··· SOURCE RECORDS

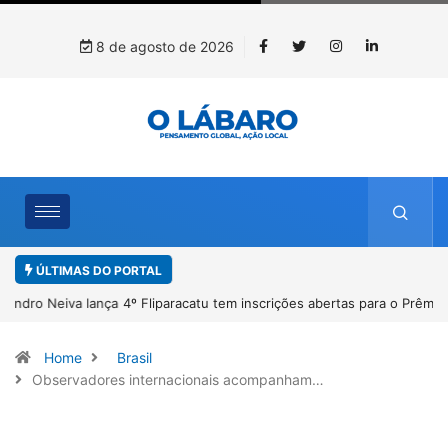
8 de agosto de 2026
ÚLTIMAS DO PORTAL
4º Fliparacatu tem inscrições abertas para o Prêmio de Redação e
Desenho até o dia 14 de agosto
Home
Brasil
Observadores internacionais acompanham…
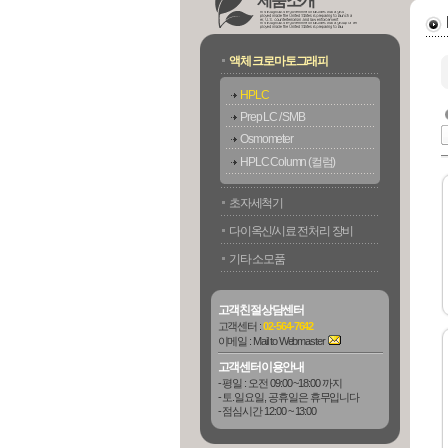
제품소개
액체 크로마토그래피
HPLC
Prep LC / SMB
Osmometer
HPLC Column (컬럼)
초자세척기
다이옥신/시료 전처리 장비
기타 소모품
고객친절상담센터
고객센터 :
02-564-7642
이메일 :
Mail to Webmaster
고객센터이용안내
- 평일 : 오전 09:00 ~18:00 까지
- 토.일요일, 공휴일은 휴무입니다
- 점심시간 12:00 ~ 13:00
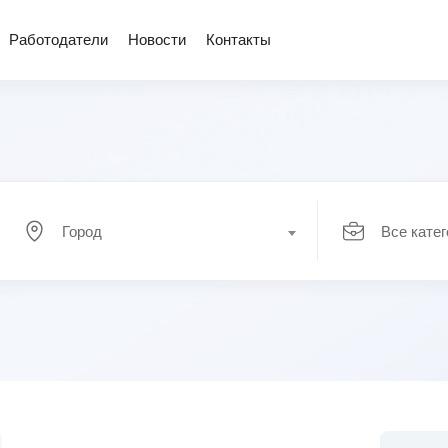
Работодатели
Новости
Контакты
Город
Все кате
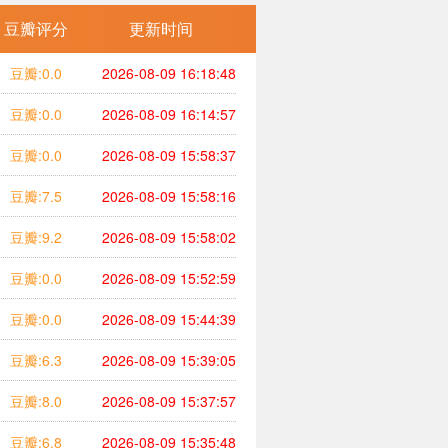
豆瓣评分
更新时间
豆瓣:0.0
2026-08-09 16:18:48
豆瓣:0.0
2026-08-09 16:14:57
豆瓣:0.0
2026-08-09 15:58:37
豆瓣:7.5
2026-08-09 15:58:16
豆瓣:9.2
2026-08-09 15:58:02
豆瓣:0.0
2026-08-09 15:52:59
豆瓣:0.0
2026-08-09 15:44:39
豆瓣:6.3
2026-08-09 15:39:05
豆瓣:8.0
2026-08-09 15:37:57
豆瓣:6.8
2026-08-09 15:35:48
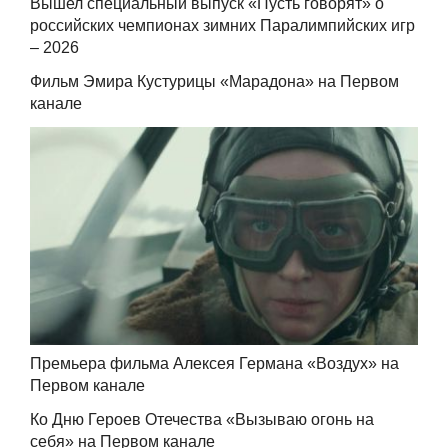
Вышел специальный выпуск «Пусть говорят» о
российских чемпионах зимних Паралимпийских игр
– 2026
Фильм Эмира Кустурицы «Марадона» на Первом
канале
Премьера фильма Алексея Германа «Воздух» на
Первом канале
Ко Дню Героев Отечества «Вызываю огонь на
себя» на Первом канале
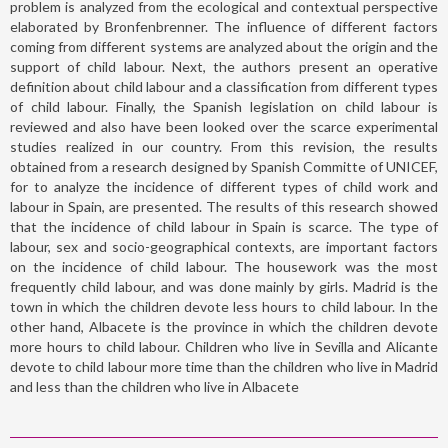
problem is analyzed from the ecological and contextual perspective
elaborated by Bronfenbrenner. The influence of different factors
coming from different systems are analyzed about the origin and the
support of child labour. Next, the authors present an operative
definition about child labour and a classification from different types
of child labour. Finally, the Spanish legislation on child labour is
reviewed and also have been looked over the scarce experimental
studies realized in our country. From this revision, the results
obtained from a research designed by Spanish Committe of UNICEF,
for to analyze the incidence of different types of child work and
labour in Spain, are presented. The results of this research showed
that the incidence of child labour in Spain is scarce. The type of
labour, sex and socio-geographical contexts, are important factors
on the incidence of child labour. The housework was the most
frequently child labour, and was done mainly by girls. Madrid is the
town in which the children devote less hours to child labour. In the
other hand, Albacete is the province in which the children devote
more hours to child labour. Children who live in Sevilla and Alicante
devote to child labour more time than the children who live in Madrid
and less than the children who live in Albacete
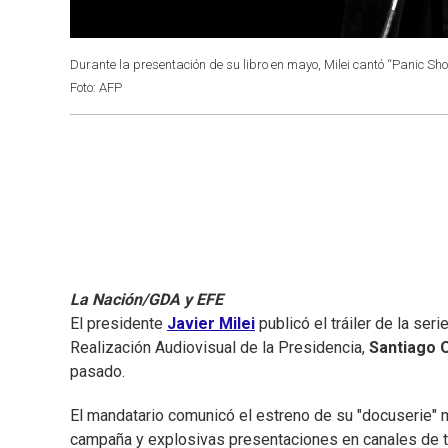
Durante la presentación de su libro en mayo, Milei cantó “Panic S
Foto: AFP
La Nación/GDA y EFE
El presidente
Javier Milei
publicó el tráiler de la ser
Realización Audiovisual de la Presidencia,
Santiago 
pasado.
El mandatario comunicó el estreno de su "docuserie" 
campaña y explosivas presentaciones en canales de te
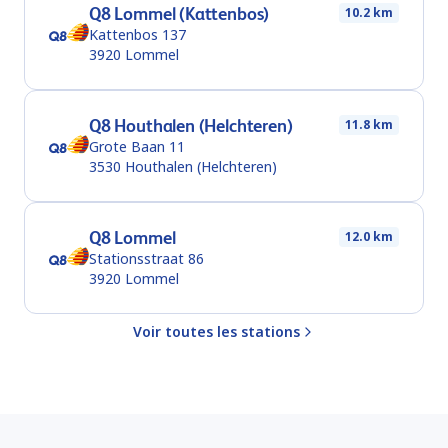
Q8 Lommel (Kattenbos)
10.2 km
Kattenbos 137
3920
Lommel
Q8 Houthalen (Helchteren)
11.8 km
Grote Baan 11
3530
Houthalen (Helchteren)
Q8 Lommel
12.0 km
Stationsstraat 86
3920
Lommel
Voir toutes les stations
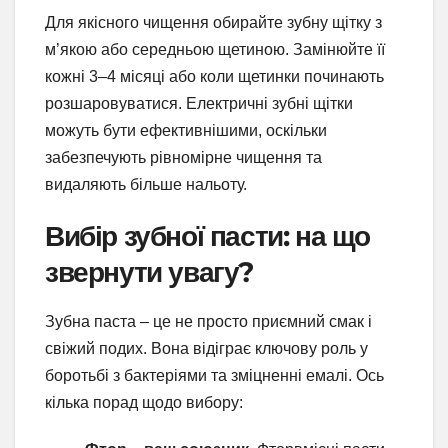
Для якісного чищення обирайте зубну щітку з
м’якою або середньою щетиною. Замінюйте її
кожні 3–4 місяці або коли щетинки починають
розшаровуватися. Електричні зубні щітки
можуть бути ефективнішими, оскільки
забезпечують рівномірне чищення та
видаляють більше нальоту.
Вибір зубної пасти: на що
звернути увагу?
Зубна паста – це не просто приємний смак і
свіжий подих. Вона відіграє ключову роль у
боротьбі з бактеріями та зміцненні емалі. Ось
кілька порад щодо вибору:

······

• [YOUR ASSIGNMENT]: Convert every line of text in the records above into a single JSON list of strings, one string per line, with blank lines left out. Leave the picture markers out of the list.

• [EXERCISE RESPONSE]:
[
  "8 de agosto de 2026",
  "ÚLTIMAS DO PORTAL",
  "4º Fliparacatu tem inscrições abertas para o Prêmio de Redação e",
  "Desenho até o dia 14 de agosto",
  "Home",
  "Brasil",
  "Observadores internacionais acompanham…",
  "제품소개",
  "액체 크로마토그래피",
  "HPLC",
  "Prep LC / SMB",
  "Osmometer",
  "HPLC Column (컬럼)",
  "초자세척기",
  "다이옥신/시료 전처리 장비",
  "기타 소모품",
  "고객친절상담센터",
  "고객센터 :",
  "02-564-7642",
  "이메일 :",
  "Mail to Webmaster",
  "고객센터이용안내",
  "- 평일 : 오전 09:00 ~18:00 까지",
  "- 토.일요일, 공휴일은 휴무입니다",
  "- 점심시간 12:00 ~ 13:00",
  "Работодатели",
  "Новости",
  "Контакты",
  "Город",
  "Все кате",
  "豆瓣评分",
  "更新时间",
  "豆瓣:0.0",
  "2026-08-09 16:18:48",
  "豆瓣:0.0",
  "2026-08-09 16:14:57",
  "豆瓣:0.0",
  "2026-08-09 15:58:37",
  "豆瓣:7.5",
  "2026-08-09 15:58:16",
  "豆瓣:9.2",
  "2026-08-09 15:58:02",
  "豆瓣:0.0",
  "2026-08-09 15:52:59",
  "豆瓣:0.0",
  "2026-08-09 15:44:39",
  "豆瓣:6.3",
  "2026-08-09 15:39:05",
  "豆瓣:8.0",
  "2026-08-09 15:37:57",
  "豆瓣:6.8",
  "2026-08-09 15:35:48",
  "Вышел специальный выпуск «Пусть говорят» о",
  "российских чемпионах зимних Паралимпийских игр",
  "– 2026",
  "Фильм Эмира Кустурицы «Марадона» на Первом",
  "канале",
  "Премьера фильма Алексея Германа «Воздух» на",
  "Первом канале",
  "Ко Дню Героев Отечества «Вызываю огонь на",
  "себя» на Первом канале",
  "problem is analyzed from the ecological and contextual perspective",
  "elaborated by Bronfenbrenner. The influence of different factors",
  "coming from different systems are analyzed about the origin and the",
  "support of child labour. Next, the authors present an operative",
  "definition about child labour and a classification from different types",
  "of child labour. Finally, the Spanish legislation on child labour is",
  "reviewed and also have been looked over the scarce experimental",
  "studies realized in our country. From this revision, the results",
  "obtained from a research designed by Spanish Committe of UNICEF,",
  "for to analyze the incidence of different types of child work and",
  "labour in Spain, are presented. The results of this research showed",
  "that the incidence of child labour in Spain is scarce. The type of",
  "labour, sex and socio-geographical contexts, are important factors",
  "on the incidence of child labour. The housework was the most",
  "frequently child labour, and was done mainly by girls. Madrid is the",
  "town in which the children devote less hours to child labour. In the",
  "other hand, Albacete is the province in which the children devote",
  "more hours to child labour. Children who live in Sevilla and Alicante",
  "devote to child labour more time than the children who live in Madrid",
  "and less than the children who live in Albacete",
  "Durante la presentación de su libro en mayo, Milei cantó “Panic S",
  "Foto: AFP",
  "La Nación/GDA y EFE",
  "El presidente",
  "Javier Milei",
  "publicó el tráiler de la ser",
  "Realización Audiovisual de la Presidencia,",
  "Santiago ",
  "pasado.",
  "El mandatario comunicó el estreno de su \"docuserie\" ",
  "campaña y explosivas presentaciones en canales de te",
  "Q8 Lommel (Kattenbos)",
  "10.2 km",
  "Kattenbos 137",
  "3920",
  "Lommel",
  "Q8 Houthalen (Helchteren)",
  "11.8 km",
  "Grote Baan 11",
  "3530",
  "Houthalen (Helchteren)",
  "Q8 Lommel",
  "12.0 km",
  "Stationsstraat 86",
  "3920",
  "Lommel",
  "Voir toutes les stations",
  "Для якісного чищення обирайте зубну щітку з",
  "м’якою або середньою щетиною. Замінюйте її",
  "кожні 3–4 місяці або коли щетинки починають",
  "розшаровуватися. Електричні зубні щітки",
  "можуть бути ефективнішими, оскільки",
  "забезпечують рівномірне чищення та",
  "видаляють більше нальоту.",
  "Вибір зубної пасти: на що",
  "звернути увагу?",
  "Зубна паста – це не просто приємний смак і",
  "свіжий подих. Вона відіграє ключову роль у",
  "боротьбі з бактеріями та зміцненні емалі. Ось",
  "кілька порад щодо вибору:"
]